Living the Questions
These are probably questions that we are going to have to live the answers to. In addition, it would probably be a good thing to help our children live the answers to them as well. In order to do that, it might be a useful assumption to consider that we, and they, all possess the possibility for growing bigger hearts and better-connected brains than we were born with. Doing so would be an early start at this late date on increasing the world’s supply of kindness.
This debate about the heart and the brain interests me a lot. I appreciate you covering it Mark. The question that I am left with after reading your column is why saints with a glowing heart center (which makes a lot of experiential sense to me) would necessarily have to have neurons in the heart to back that reality up or legitimize the experience? Why are neurons necessarily the only conveyors of intelligence or energy? That is definately not my own experience.
In fact the energetic heart seems to me to be one of the most interesting things about the human being. There has to be a connection between that and our neurology, but I am not sure what that connection is, or that the brain has to control it. My experience of the heart is that it has a tremendous ability to organize energy quite apart from the brian, mainly perhaps through its pulsation.

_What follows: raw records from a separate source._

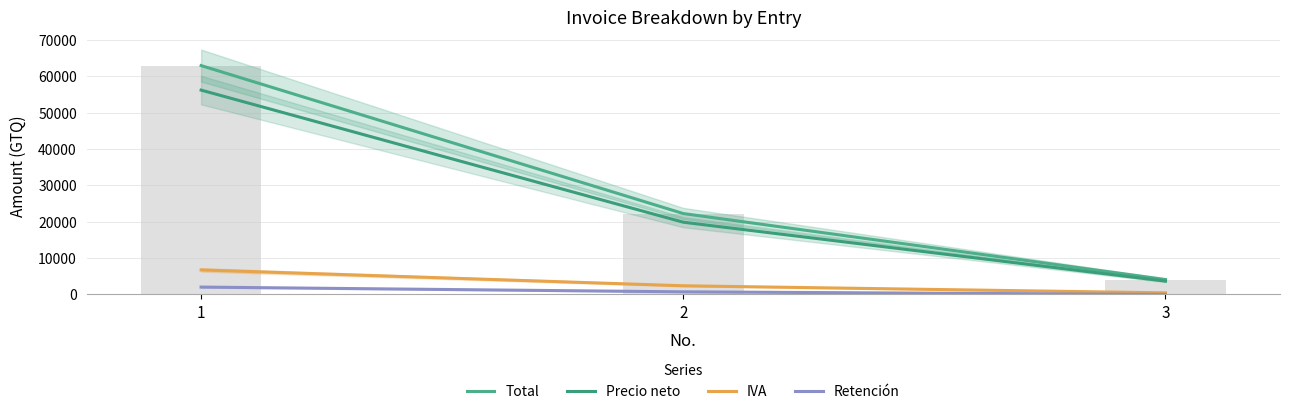

Reading left to right, list all the values displayed in this chart.

Total: 1=62895.6	2=22229.2	3=4095.0
Precio neto: 1=56156.8	2=19847.5	3=3656.2
IVA: 1=6738.8	2=2381.7	3=438.8
Retención: 1=2021.6	2=714.5	3=0.0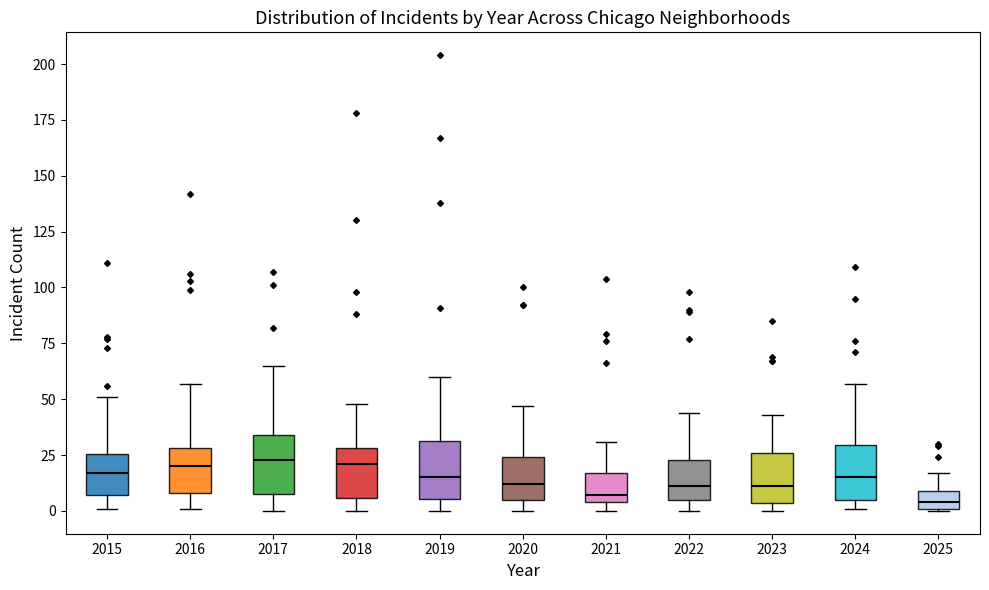

Reading left to right, read every box against the y-axis: the position of its median line, the range the box covers, and the ends of its whiskers. The values are not printed on the chart, so give them approximately, as read against the axis.

2015: median 15, box 5 to 25, whiskers 0 to 50
2016: median 20, box 10 to 30, whiskers 0 to 55
2017: median 25, box 10 to 35, whiskers 0 to 65
2018: median 20, box 5 to 30, whiskers 0 to 50
2019: median 15, box 5 to 30, whiskers 0 to 60
2020: median 10, box 5 to 25, whiskers 0 to 45
2021: median 5 (just above the box's lower edge), box 5 to 15, whiskers 0 to 30
2022: median 10, box 5 to 25, whiskers 0 to 45
2023: median 10, box 5 to 25, whiskers 0 to 45
2024: median 15, box 5 to 30, whiskers 0 to 55
2025: median 5, box 0 to 10, whiskers 0 to 15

I like what one of my old teachers said once to me (and I have shared with you): “If you are (going into trauma) get out of the nervous system and into the heart. The nervous system has a capacity…the heart doesn’t have a capacity” Whatever it means to be “in the nervous system” (I think he meant with your consciousness) , it has been proven somewhat true to me. When I truly bring my attention to expanding my heart center and not my nerve sensations, I may feel emotion, but I am largely able to organize my experience without overwhelm. This discovery seems like the beginning of wisdom to me.
It’s amazing
Regarding the serotonin connection, it is indeed crucial to the health and well being of the baby and the adult he/she will become; that is why breastfeeding is so important, as breast milk–especially colostrum–contains tryptophan which the body uses to create serotonin, creating balance, peacefulness and harmony in the baby and later the adult. Sufficient levels of this early serotoin in a baby prevent depression, drug addition and suicide in the later years. Perhaps there is so much depression in this country because a whole generation of us were formula fed, formula being a dead substance and completely lacking in serotonin and other necessary substances needed to create a healthy, balanced human being. Mothers, breastfeed your children!